You know that kid from school when you were 7 years old? The one who always had to be the absolute best and everything? You say “I got a lollipop!” and he says “Well I got a magical lollipop that was made from ground unicorn horn and brought across the sea by pirates and it glows in the dark and makes it so I never have to take baths!” He’s probably not a bad kid at heart, he just has to one-up everyone; he over-embellish even the most mundane situation and tacks on more and more unbelievable things trying to make himself look cool.

I kind of felt like Red Wolf Conspiracy was that kid. There was a core of a good story and some really nifty ideas about magic and history and worlds… but the author just took on too much. It’s as though he had a hundred cool ideas, and rather than dole them out in a few stories or books or worlds he decided that he had to get them all into this book right now or he might never get another chance.

The story started out pretty strongly, introducing interesting characters and setting the scene with skill. The world felt a bit like Victorian London at the start, and Redick skillfully added layers of intrigue and magic to his basic premise through the first third or half of the book. I was quite engaged, I enjoyed the characters, and tore through the first 200 pages with alacrity.
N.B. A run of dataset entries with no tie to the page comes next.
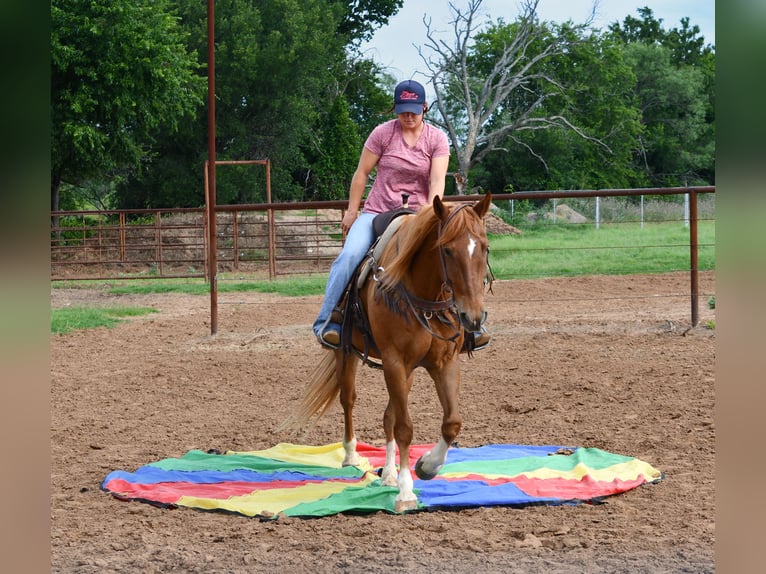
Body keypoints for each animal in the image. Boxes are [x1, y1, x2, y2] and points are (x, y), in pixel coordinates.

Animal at [284, 193, 492, 512]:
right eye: (446, 250)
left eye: (484, 247)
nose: (474, 317)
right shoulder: (395, 361)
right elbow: (405, 427)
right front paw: (406, 492)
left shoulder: (443, 363)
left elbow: (451, 422)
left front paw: (427, 466)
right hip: (347, 354)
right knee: (348, 399)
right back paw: (351, 456)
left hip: (404, 372)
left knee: (389, 416)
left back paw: (389, 475)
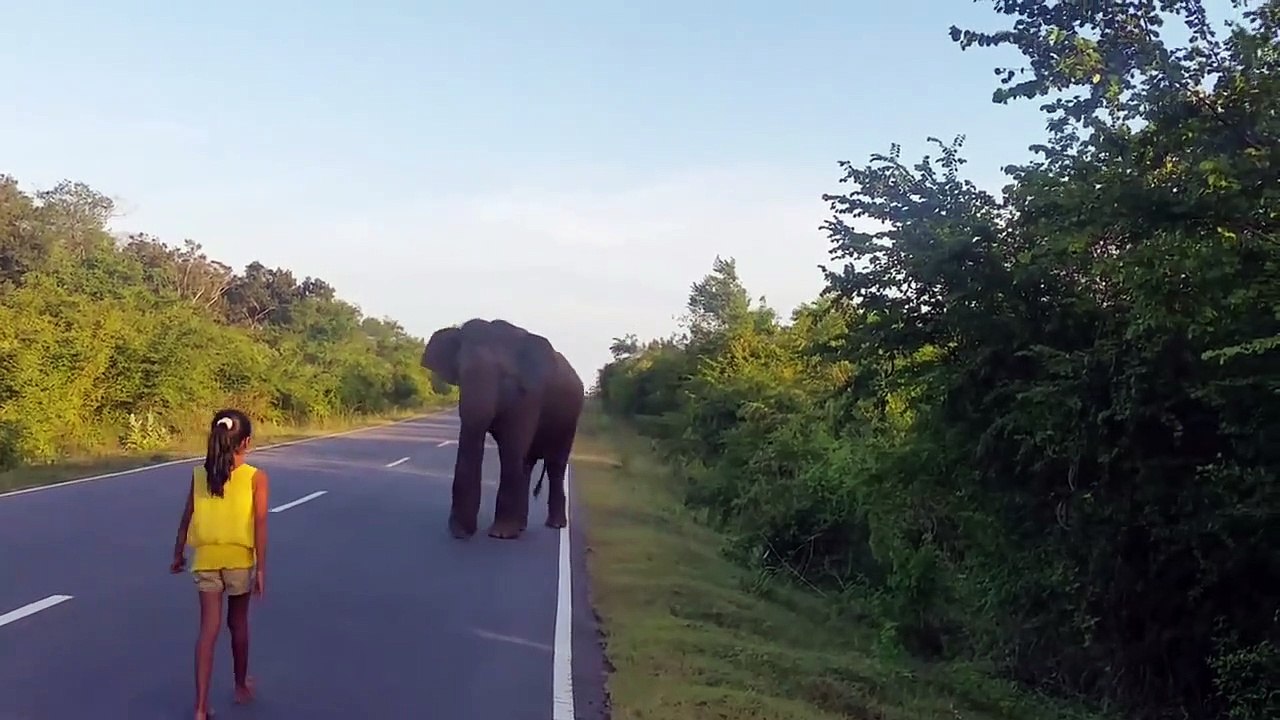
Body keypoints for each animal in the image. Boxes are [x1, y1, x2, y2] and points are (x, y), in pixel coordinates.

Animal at [421, 318, 585, 540]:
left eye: (505, 376)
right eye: (460, 371)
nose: (462, 533)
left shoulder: (531, 395)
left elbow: (511, 447)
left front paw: (500, 535)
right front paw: (462, 532)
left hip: (570, 417)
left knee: (555, 464)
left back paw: (554, 525)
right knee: (527, 463)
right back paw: (521, 526)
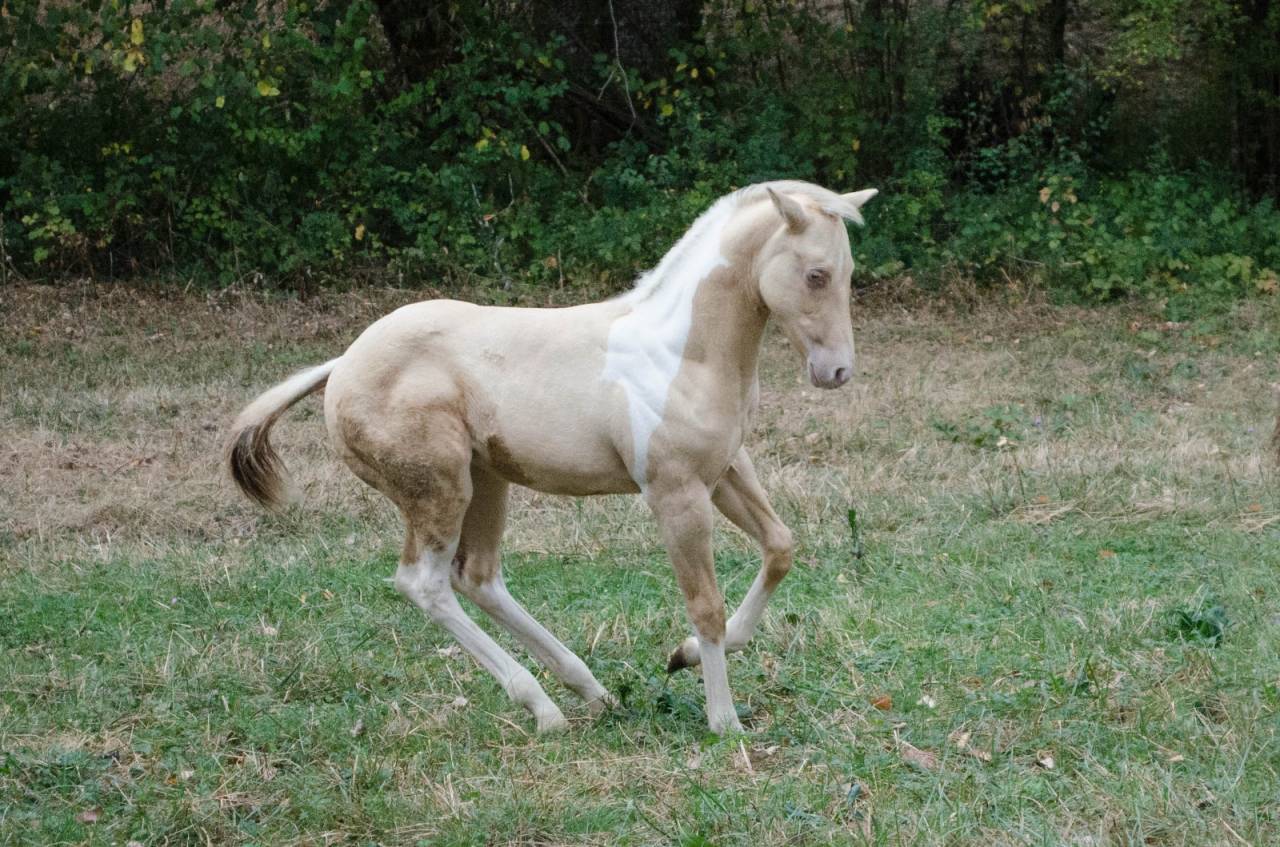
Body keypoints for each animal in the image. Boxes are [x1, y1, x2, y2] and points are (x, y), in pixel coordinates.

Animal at [226, 180, 876, 733]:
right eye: (816, 275)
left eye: (846, 273)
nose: (837, 372)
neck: (682, 352)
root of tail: (343, 364)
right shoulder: (675, 493)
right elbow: (706, 606)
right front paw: (724, 722)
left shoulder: (725, 472)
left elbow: (781, 548)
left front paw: (681, 657)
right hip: (439, 488)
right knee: (425, 584)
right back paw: (544, 707)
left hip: (487, 480)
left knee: (479, 577)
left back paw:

I absolutely loved the idea of the Sisterhood (Sisterhood of the Lorg, maybe? Can’t recall the name now) and I desperately wanted the author to do more than just toe at the implications of it. The main character’s language-magic was also really neat and original.

Sadly, after a solid start the second half kind of fell apart. It stopped reading like a well-crafted, subtle, adult-fantasy and started feeling more like a slip-shod kids book, with magical elements thrown in to impress and awe rather than to serve any useful purpose in the story. Several of the character meetings and plot points felt extremely contrived, and I couldn’t suspend my disbelief enough to get over it and enjoy the book. I stopped feeling an emotional connection to the characters because I was so grumpy with the downward turn in quality – it was a terribly frustrating experience.

Luckily the ending of the book managed to salvage things a bit, so I finished the story just “disappointed” instead of “actively annoyed.” I really don’t know how to resolve such a great first half with such a shoddy second half. Did the editor get sleepy half way through the book and not finish it? Or did the publisher insist on a limited page count, so rather than exploring concepts at a leisurely pace, Redick felt like he had to smoosh everything in quickly? I don’t know, but it didn’t work out.

I want to be optimistic and say that surely some of the “first writer foibles” will be remedied in later books. I guess I’ll see how accommodating I’m feeling when book 2 hits the shelves – I’d love to see a story that is as polished overall as the first half of Red Wolf Conspiracy.